Secretly Loving You's

Secretly Loving You's
Ch 14 - Choosing to Avoid



I swallowed with difficulty. When you realize what will happen next. Maybe it's time. Maybe this is the momentum!!


Following my instincts, I closed my eyes. Preparing to receive the warm harbor that I had unknowingly been waiting for his arrival.


I'm waiting for the kiss ....


One second .... Five seconds .... Ten seconds .... Thirty seconds ....


Does it take a long time to just bring the face closer just a few inches away? Why so long ....


"It seems you're okay. Quickly clean up the file." A light pat I felt on both of my shoulders. The convoluted warm hand on the waist suddenly slipped off, as did his figure, no longer I guess.


Heh? Wh-what's max? W-why was I told to clean up the files?


The words were like a splash of ice water, making me wake up and open my eyes.


Justright. Mr. Armand is no longer in front of me. The man walked away. Leaving the virgin expecting her kiss.


Holy jeez!!! I'm really embarrassed!! It felt like hiding at the bottom of the deepest earth!!

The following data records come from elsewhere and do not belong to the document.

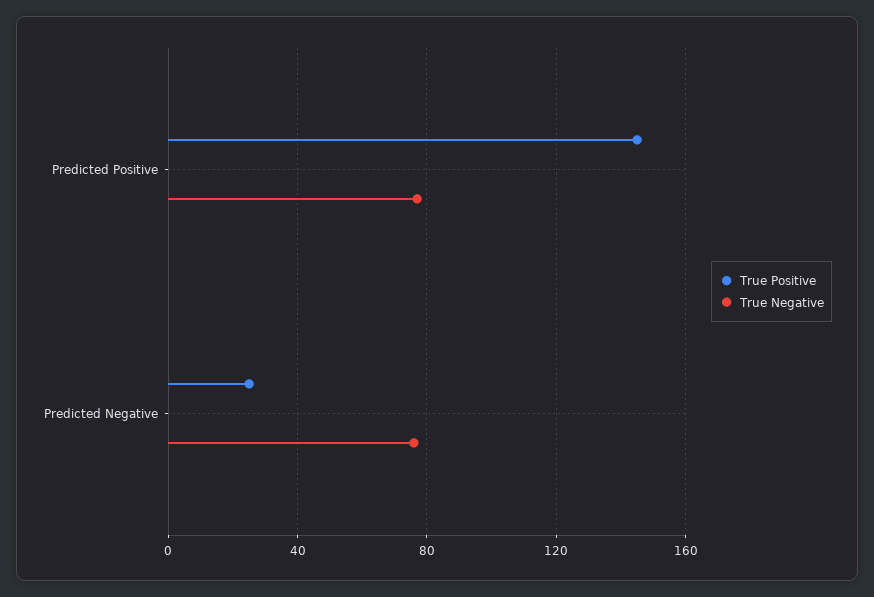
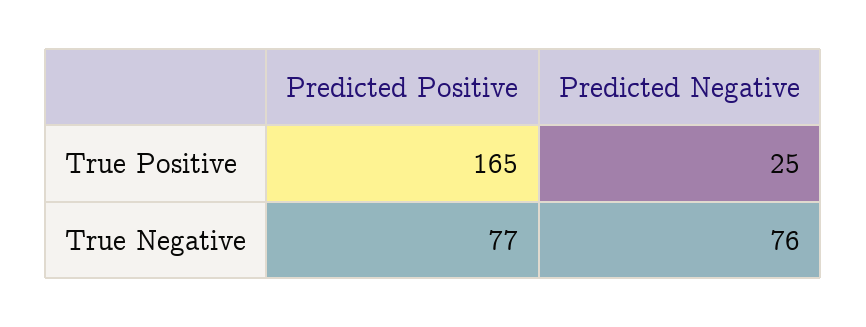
  {
    "True Positive": {
-     "Predicted Positive": 145,
+     "Predicted Positive": 165,
      "Predicted Negative": 25
    },
    "True Negative": {
      "Predicted Positive": 77,
      "Predicted Negative": 76
    }
  }

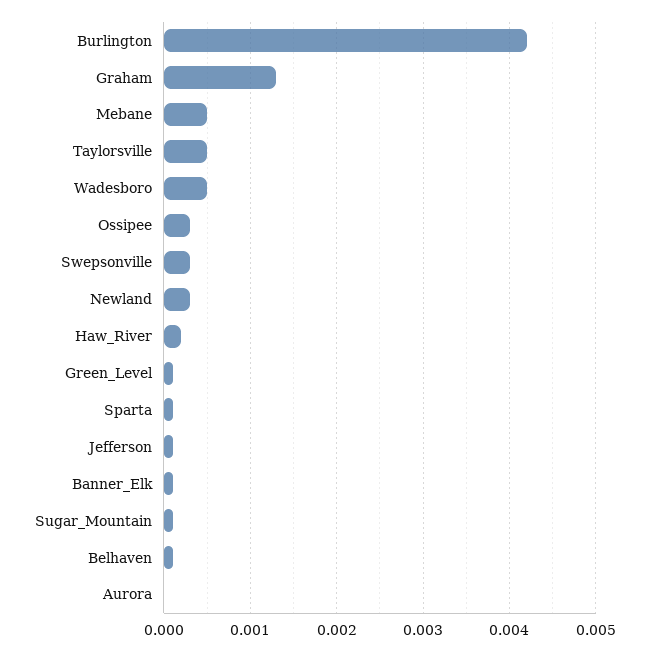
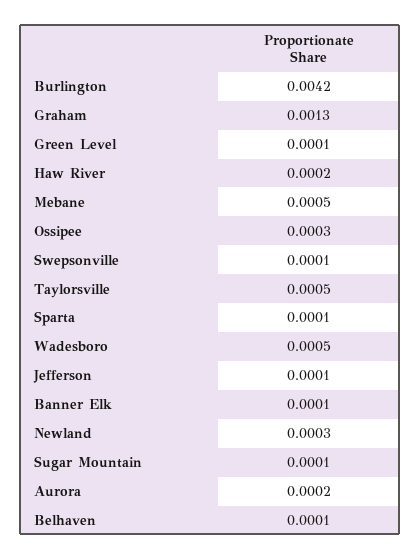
  {
    "Burlington": 0.0042,
    "Graham": 0.0013,
    "Mebane": 0.0005,
    "Taylorsville": 0.0005,
    "Wadesboro": 0.0005,
    "Ossipee": 0.0003,
-   "Swepsonville": 0.0003,
+   "Swepsonville": 0.0001,
    "Newland": 0.0003,
    "Haw_River": 0.0002,
    "Green_Level": 0.0001,
    "Sparta": 0.0001,
    "Jefferson": 0.0001,
    "Banner_Elk": 0.0001,
    "Sugar_Mountain": 0.0001,
    "Belhaven": 0.0001,
-   "Aurora": 0
+   "Aurora": 0.0002
  }

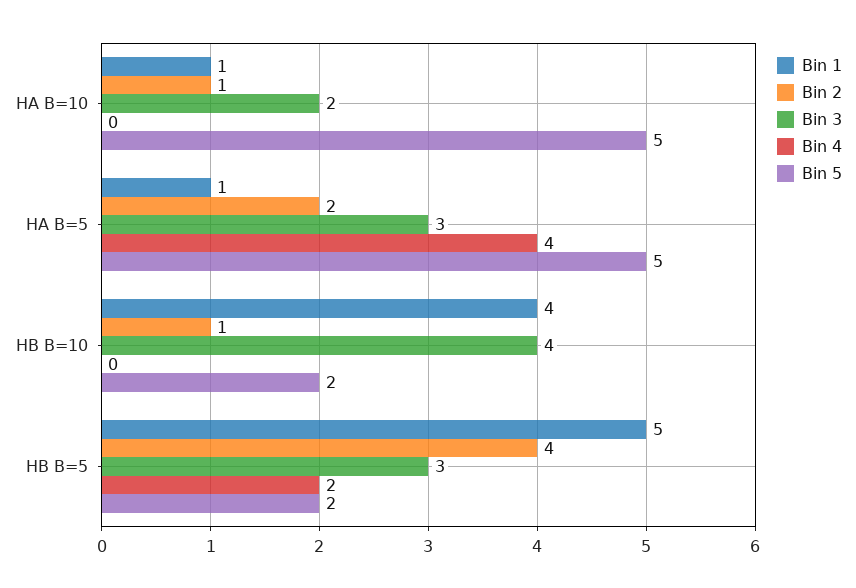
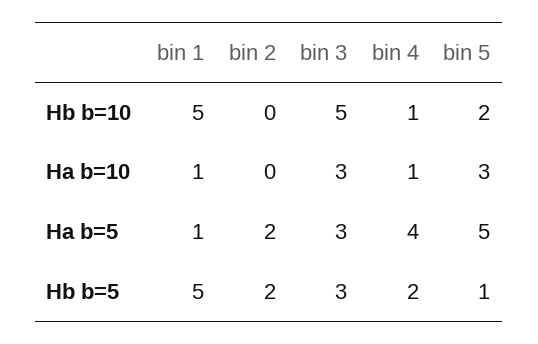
  {
    "Bin 1": {
      "HA B=10": 1,
      "HA B=5": 1,
-     "HB B=10": 4,
+     "HB B=10": 5,
      "HB B=5": 5
    },
    "Bin 2": {
-     "HA B=10": 1,
+     "HA B=10": 0,
      "HA B=5": 2,
-     "HB B=10": 1,
+     "HB B=10": 0,
-     "HB B=5": 4
+     "HB B=5": 2
    },
    "Bin 3": {
-     "HA B=10": 2,
+     "HA B=10": 3,
      "HA B=5": 3,
-     "HB B=10": 4,
+     "HB B=10": 5,
      "HB B=5": 3
    },
    "Bin 4": {
-     "HA B=10": 0,
+     "HA B=10": 1,
      "HA B=5": 4,
-     "HB B=10": 0,
+     "HB B=10": 1,
      "HB B=5": 2
    },
    "Bin 5": {
-     "HA B=10": 5,
+     "HA B=10": 3,
      "HA B=5": 5,
      "HB B=10": 2,
-     "HB B=5": 2
+     "HB B=5": 1
    }
  }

I closed my eyes with my lips twinkled, thinking he would kiss me!! In fact, I have misjudged!! Mr. Armand has absolutely no intention of kissing me!! Oh my God, I'm so ashamed!! I want to hide!!


My face feels burning. I covered my face with both palms. I really don't have any face anymore!! Could I be this crazy?! Where do crazy thoughts come from? I'm really embarrassed!!

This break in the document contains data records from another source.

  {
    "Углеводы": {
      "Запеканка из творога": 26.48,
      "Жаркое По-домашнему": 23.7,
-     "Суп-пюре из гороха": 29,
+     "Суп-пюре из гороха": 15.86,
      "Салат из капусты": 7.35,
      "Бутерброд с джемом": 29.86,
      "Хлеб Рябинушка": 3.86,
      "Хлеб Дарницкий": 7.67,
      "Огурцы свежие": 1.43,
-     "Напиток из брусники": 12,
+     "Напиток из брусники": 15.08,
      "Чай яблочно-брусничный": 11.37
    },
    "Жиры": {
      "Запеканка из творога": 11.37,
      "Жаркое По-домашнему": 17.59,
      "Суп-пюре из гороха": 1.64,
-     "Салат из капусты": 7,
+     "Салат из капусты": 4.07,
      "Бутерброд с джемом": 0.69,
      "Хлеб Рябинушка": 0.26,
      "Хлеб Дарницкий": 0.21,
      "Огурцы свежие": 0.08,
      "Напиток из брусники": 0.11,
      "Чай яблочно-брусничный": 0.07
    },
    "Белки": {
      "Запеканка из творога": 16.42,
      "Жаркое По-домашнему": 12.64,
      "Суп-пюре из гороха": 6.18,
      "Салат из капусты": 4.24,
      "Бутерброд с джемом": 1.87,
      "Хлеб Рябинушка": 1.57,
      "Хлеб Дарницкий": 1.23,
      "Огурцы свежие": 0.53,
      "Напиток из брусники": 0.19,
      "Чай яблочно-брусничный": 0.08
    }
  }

"Arsha, you clear the fallen file first. I'll take the bail." Suddenly his figure emerged from behind the shelf, making my heart fall instantly.


"Good sir." I could not see his face, so all I did was turn my body around and answer his words without looking.


I want this night to be over soon. I can't afford to linger with him. Shame gnaws all over the body. Makes me unable to face him.


One of the ways that I can escape is to get this job done as quickly as possible. Based on that, I quickly tidied up the files and searched for files that had not been found.


After almost half an hour of struggling in the pile of files, finally the seven files can be found all.


Shame still burns my soul. I don't have any face to face with Mr. Armand, so all I can do right now is escape as quickly as possible from his presence. I saw that Mr. Armand was still struggling to find a guarantee, that I used to get out of that place as quickly as possible.


Like a thief, my footsteps were slipping. The goal is only one. Exits. My steps are heavy. I was only able to breathe a sigh of relief once I reached the door and exited instantly.


That night I put the file on Mr. Armand's desk. As soon as I finished, I immediately picked up the items and left the office. I ran away like a coward!


***


Seeing me close my eyes, he must have thought I was waiting for his kiss (although it was true). What would Mr Armand think? Do I look like a cheap woman?


Aghhh!! How will I deal with it after this?! Should I resign?! But finding a job is not easy. Should I resign because of such a problem?


Duh, don't know. What will tomorrow say. Now I want to go to bed. What happens tomorrow, let it happen.


***


I did say that. But in reality, I can't be that cute. Seeing her figure always made me hide. I have no face to face.


I tried several times to avoid him. Like, for example, when he told me to pick up the files in his room, I would ask for office girl help. In addition, the submission of reports that should be in the form of hard files, I sent via email in the form of soft files.


It's not very professional, but I'm really not ready to meet him. I can't look into those eyes. I was afraid of his views on me.


I looked at my face in the mirror. The reflection of a young woman's face with makes up. Ordinary appearance. The brain is also ordinary. Status as training staff. Sloppy. And often make mistakes. A woman who can't possibly be with a perfect man like Mr. Armand.


How could this stupid brain expect Mister Armand?!


I splashed water on my face. And patting the cheek hard.


"Wake Arsha!! Wake up from the dream!! Be aware!! You can admire it, but nothing more!! He's your boss!! He is only good because you are his men!! Don't think too much!! Come back to focus!! Work!! Work!!" I said to myself.


"Spirit!!" I clenched my hands. Determined, to no longer avoid Mr. Armand. To fix my tangled feelings. To set the record straight, that this feeling is only a mere awe.


After doing it, I came out of the toilet. I have made the determination to no longer avoid Mr. Armand and face him like a mere superior.


Just a step away from me, but had to be restrained once a tall body loomed in front of me. Stopped my footsteps. The figure was standing with both hands folded to each other on the chest. Staring at me with an intimidating look. Makes me squint for a moment.


"Arsha, do you have a problem with me?"